(Arbeitsanweisungen)
a) Schreiben Sie aus dem Artikel über die Mosaikbilder den Abschnitt ab, der mit „Ödes Grau weicht“ beginnt und mit „öde Einerlei bringen.“ endet.
b) An welchem Wochentag und wie viele Stunden arbeiteten die Schüler laut dem Artikel über die Mosaikbilder jeweils an den Arbeiten?
c) Nennen Sie alle Schüler, Lehrer und die Schulleiterin der Pestalozzi-Realschule, die im Artikel über die Mosaikbilder namentlich vorkommen.

(Dokumenttext)
Ödes Grau weicht Stein für Stein
24.10.2008 | 18:47 Uhr 2008-10-24T18:47:19+0200Mosaikbilder werten triste Flure der Pestalozzi-Realschule auf. Jugendliche schlüpften in ihrer Freizeit in die Rolle der Künstler. Hilfe von Lehrern und von Mitarbeitern des Berufsbildungszentrums
Trist und grau - Die Flurwände der Pestalozzi-Realschule an der Graf-Adolf-Straße gaben bislang eher Anlass zum Wegschauen. Bei diesem Anblick war es für Rektorin Silvia Zens und die Schüler keine Frage, dass die Lernstätte dringend einen freundlicheren Anstrich benötigte. Mit Hilfe aus dem Kollegium und von Mitarbeitern des Wattenscheider Berufsbildungszentrums (WBZ) entstanden bunte Mosaikbilder, die Farbe ins öde Einerlei bringen.
Wie störend und ausladend der Anblick grauer Flure gewirkt haben muss, zeigt alleine die Tatsache, das Jugendliche aller Jahrgangsstufen bereitwillig ihre Freizeit opferten, um ihre Lernstätte aufzupeppen. "Die Wände waren viel zu kahl", meint Lukas Wilms (16). Gestartet im April, haben die Schüler immer montags zwei bis drei Stunden investiert, um die Arbeiten voranzutreiben. "Es war kein Zwang, und wir konnten uns die Zeit selbst einteilen. Außerdem hat es Spaß gemacht", betont Michaela Möser (15). Mitstreiterin Lesly-Ann Wittkämper freut sich auch "über die Wirkung, die die Bilder auf andere haben".
In der ersten Etage bieten Nashörner, Giraffen und Elefanten einen tierischen Anblick, eine Treppe höher wird's orientalisch. Da grüßt der Kleine Muck von seinem fliegenden Teppich, und Gebäude wecken Erinnerungen an 1001-Nacht. In einem weiteren Flur hat der Wald die Wände erobert, dort sollen Strahler in naher Zukunft die Werke gar ins rechte Licht rücken. Silvia Zens weiß, dass noch mehrere Stellen im Gebäude für eine Verschönerung in Frage kommen: "Im Gang zum Chemiebereich wird demnächst eine Eislandschaft entstehen."
Am Engagement der Schüler mangelt es nicht, und auch die Lehrer Matthias Gries und Barbara Jocksch haben für die künstlerische Umsetzung noch einige Ideen. Aufwändig ist alleine die Besorgung des Materials. "Ich habe schon Nachmittage in Bauhäusern verbracht, auf der Suche nach farbigen Fliesen. Schließlich dürfen die Materialien nichts kosten", erklärt die Schulleiterin. Die bisherigen Ergebnisse gefallen allen Beteiligten, Michaela Möser findet es toll, "dass wir verschiedene Themen umsetzen. Und weil nicht alles so perfekt ist, wirken die Bilder auch spielerischer".

(Datensätze)

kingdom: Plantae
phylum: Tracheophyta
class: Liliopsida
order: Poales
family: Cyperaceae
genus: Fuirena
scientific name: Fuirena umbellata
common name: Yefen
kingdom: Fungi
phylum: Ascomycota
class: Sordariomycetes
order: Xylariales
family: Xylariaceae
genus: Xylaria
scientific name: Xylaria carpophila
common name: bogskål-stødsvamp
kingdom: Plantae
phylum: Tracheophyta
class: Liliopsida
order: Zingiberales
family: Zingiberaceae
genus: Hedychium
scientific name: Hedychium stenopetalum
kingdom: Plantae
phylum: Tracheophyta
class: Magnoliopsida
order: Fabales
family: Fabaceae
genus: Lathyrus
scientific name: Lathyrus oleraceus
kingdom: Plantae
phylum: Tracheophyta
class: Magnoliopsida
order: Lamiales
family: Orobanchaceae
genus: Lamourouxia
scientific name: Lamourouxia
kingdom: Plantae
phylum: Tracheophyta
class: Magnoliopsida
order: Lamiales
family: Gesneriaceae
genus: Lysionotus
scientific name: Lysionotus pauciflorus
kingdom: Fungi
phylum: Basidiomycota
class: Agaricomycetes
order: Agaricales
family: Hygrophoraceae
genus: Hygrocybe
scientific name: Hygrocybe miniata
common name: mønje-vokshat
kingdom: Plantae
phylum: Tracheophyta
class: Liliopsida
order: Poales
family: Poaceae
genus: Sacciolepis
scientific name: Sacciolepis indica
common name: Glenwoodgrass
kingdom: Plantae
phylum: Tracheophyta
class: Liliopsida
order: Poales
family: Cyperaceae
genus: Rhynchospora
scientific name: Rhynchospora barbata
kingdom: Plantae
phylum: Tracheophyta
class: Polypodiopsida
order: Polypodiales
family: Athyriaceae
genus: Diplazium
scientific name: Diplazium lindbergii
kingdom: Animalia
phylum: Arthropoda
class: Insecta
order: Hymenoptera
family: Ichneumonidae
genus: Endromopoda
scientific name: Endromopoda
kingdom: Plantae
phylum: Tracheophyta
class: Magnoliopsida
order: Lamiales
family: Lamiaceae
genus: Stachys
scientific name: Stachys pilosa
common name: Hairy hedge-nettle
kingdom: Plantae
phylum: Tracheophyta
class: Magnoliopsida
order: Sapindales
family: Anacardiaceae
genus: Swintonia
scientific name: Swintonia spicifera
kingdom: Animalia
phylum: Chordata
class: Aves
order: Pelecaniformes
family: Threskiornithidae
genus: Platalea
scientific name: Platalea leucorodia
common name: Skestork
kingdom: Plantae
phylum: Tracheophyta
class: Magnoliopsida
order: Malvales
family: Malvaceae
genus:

(Lösungen)
a)
Ödes Grau weicht Stein für Stein
24.10.2008 | 18:47 Uhr 2008-10-24T18:47:19+0200Mosaikbilder werten triste Flure der Pestalozzi-Realschule auf. Jugendliche schlüpften in ihrer Freizeit in die Rolle der Künstler. Hilfe von Lehrern und von Mitarbeitern des Berufsbildungszentrums
Trist und grau - Die Flurwände der Pestalozzi-Realschule an der Graf-Adolf-Straße gaben bislang eher Anlass zum Wegschauen. Bei diesem Anblick war es für Rektorin Silvia Zens und die Schüler keine Frage, dass die Lernstätte dringend einen freundlicheren Anstrich benötigte. Mit Hilfe aus dem Kollegium und von Mitarbeitern des Wattenscheider Berufsbildungszentrums (WBZ) entstanden bunte Mosaikbilder, die Farbe ins öde Einerlei bringen.

b) Immer montags, jeweils zwei bis drei Stunden.

c) Silvia Zens, Lukas Wilms, Michaela Möser, Lesly-Ann Wittkämper, Matthias Gries, Barbara Jocksch